• Christopher Tate's avatar
    Full local backup infrastructure · 4a627c71
    Christopher Tate authored
    This is the basic infrastructure for pulling a full(*) backup of the
    device's data over an adb(**) connection to the local device.  The
    basic process consists of these interacting pieces:
    
    1. The framework's BackupManagerService, which coordinates the
       collection of app data and routing to the destination.
    
    2. A new framework-provided BackupAgent implementation called
       FullBackupAgent, which is instantiated in the target applications'
       processes in turn, and knows how to emit a datastream that contains
       all of the app's saved data files.
    
    3. A new shell-level program called "bu" that is used to bridge from
       adb to the framework's Backup Manager.
    
    4. adb itself, which now knows how to use 'bu' to kick off a backup
       operation and pull the resulting data stream to the desktop host.
    
    5. A system-provided application that verifies with the user that
       an attempted backup/restore operation is in fact expected and to
       be allowed.
    
    The full agent implementation is not used during normal operation of
    the delta-based app-customized remote backup process.  Instead it's
    used during user-confirmed *full* backup of applications and all their
    data to a local destination, e.g. via the adb connection.
    
    The output format is 'tar'.  This makes it very easy for the end
    user to examine the resulting dataset, e.g. for purpose of extracting
    files for debug purposes; as well as making it easy to contemplate
    adding things like a direct gzip stage to the data pipeline during
    backup/restore.  It also makes it convenient to construct and maintain
    synthetic backup datasets for testing purposes.
    
    Within the tar format, certain artificial conventions are used.
    All files are stored within top-level directories according to
    their semantic origin:
    
    apps/pkgname/a/  : Application .apk file itself
    apps/pkgname/obb/: The application's associated .obb containers
    apps/pkgname/f/  : The subtree rooted at the getFilesDir() location
    apps/pkgname/db/ : The subtree rooted at the getDatabasePath() parent
    apps/pkgname/sp/ : The subtree rooted at the getSharedPrefsFile() parent
    apps/pkgname/r/  : Files stored relative to the root of the app's file tree
    apps/pkgname/c/  : Reserved for the app's getCacheDir() tree; not stored.
    
    For each package, the first entry in the tar stream is a file called
    "_manifest", nominally rooted at apps/pkgname.  This file contains some
    metadata about the package whose data is stored in the archive.
    
    The contents of shared storage can optionally be included in the tar
    stream.
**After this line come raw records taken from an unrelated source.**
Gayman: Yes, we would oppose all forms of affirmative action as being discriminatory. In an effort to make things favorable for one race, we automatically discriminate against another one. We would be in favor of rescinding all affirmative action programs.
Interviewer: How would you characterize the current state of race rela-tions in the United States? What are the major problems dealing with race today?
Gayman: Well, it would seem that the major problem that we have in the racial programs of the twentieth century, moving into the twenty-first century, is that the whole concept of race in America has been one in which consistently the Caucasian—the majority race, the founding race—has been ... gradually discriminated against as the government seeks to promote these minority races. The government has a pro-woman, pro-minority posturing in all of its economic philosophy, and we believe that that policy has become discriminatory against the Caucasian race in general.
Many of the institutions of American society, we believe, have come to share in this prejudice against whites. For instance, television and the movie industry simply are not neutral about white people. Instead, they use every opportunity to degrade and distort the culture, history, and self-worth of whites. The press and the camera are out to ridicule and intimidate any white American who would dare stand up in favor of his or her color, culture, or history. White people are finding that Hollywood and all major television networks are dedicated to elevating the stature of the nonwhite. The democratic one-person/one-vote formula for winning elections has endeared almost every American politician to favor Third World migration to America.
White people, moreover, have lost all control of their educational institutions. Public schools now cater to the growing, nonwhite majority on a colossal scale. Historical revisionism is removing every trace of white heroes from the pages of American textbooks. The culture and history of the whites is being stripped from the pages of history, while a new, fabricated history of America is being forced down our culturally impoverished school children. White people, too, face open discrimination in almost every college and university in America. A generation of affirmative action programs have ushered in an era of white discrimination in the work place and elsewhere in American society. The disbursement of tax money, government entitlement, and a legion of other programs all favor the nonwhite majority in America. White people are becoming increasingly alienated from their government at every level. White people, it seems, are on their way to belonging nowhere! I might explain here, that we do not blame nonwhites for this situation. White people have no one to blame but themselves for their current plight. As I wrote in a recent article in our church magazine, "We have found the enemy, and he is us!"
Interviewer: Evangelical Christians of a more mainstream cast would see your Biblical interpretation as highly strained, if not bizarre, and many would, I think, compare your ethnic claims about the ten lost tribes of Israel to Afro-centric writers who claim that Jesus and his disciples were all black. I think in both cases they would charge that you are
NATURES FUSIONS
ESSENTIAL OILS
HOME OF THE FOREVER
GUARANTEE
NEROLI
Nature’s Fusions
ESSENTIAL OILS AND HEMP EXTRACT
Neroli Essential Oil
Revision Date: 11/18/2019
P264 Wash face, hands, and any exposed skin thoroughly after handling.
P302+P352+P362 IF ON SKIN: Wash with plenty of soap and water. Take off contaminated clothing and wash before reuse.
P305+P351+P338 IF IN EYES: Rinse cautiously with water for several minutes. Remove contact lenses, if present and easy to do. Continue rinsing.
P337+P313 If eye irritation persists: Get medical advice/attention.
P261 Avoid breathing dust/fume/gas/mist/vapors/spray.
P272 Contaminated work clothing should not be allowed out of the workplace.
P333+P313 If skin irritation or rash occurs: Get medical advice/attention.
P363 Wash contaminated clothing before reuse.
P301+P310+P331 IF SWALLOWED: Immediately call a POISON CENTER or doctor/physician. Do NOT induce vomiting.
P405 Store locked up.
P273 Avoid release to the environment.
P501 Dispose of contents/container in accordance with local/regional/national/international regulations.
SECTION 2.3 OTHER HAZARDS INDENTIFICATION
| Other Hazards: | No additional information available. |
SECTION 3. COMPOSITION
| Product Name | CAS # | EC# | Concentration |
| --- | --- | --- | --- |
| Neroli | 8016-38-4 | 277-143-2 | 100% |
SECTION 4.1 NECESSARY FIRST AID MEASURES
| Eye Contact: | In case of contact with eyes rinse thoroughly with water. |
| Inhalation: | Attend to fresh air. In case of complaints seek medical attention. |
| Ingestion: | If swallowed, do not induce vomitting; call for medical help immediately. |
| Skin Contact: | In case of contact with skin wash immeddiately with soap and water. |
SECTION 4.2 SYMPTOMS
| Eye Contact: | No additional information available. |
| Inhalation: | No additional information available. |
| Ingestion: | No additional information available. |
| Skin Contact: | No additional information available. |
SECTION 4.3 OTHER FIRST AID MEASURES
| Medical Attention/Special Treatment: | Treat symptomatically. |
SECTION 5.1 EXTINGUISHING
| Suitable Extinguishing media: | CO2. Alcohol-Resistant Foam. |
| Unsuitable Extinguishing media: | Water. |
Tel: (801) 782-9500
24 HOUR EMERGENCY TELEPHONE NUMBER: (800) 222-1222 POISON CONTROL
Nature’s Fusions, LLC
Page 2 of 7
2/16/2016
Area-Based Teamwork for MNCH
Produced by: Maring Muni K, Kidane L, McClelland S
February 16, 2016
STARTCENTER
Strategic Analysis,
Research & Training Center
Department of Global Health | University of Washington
It is placed in the synthetic location:
    
    shared/...
    
    uid/gid are ignored; app uids are assigned at install time, and the
    app's data is handled from within its own execution environment, so
    will automatically have the app's correct uid.
    
    Forward-locked .apk files are never backed up.  System-partition
    .apk files are not backed up unless they have been overridden by a
    post-factory upgrade, in which case the current .apk *is* backed up --
    i.e. the .apk that matches the on-disk data.  The manifest preceding
    each application's portion of the tar stream provides version numbers
    and signature blocks for version checking, as well as an indication
    of whether the restore logic should expect to install the .apk before
    extracting the data.
    
    System packages can designate their own full backup agents.  This is
    to manage things like the settings provider which (a) cannot be shut
    down on the fly in order to do a clean snapshot of their file trees,
    and (b) manage data that is not only irrelevant but actively hostile
    to non-identical devices -- CDMA telephony settings would seriously
    mess up a GSM device if emplaced there blind, for example.
    
    When a full backup or restore is initiated from adb, the system will
    present a confirmation UI that the user must explicitly respond to
    within a short [~ 30 seconds] timeout.  This is to avoid the
    possibility of malicious desktop-side software secretly grabbing a copy
    of all the user's data for nefarious purposes.
    
    (*) The backup is not strictly a full mirror.  In particular, the
        settings database is not cloned; it is handled the same way that
        it is in cloud backup/restore.  This is because some settings
        are actively destructive if cloned onto a different (or
        especially a different-model) device: telephony settings and
        AndroidID are good examples of this.
    
    (**) On the framework side it doesn't care that it's adb; it just
        sends the tar stream to a file descriptor.  This can easily be
        retargeted around whatever transport we might decide to use
        in the future.
    
    KNOWN ISSUES:
    
    * the security UI is desperately ugly; no proper designs have yet
      been done for it
    * restore is not yet implemented
    * shared storage backup is not yet implemented
    * symlinks aren't yet handled, though some infrastructure for
      dealing with them has been put in place.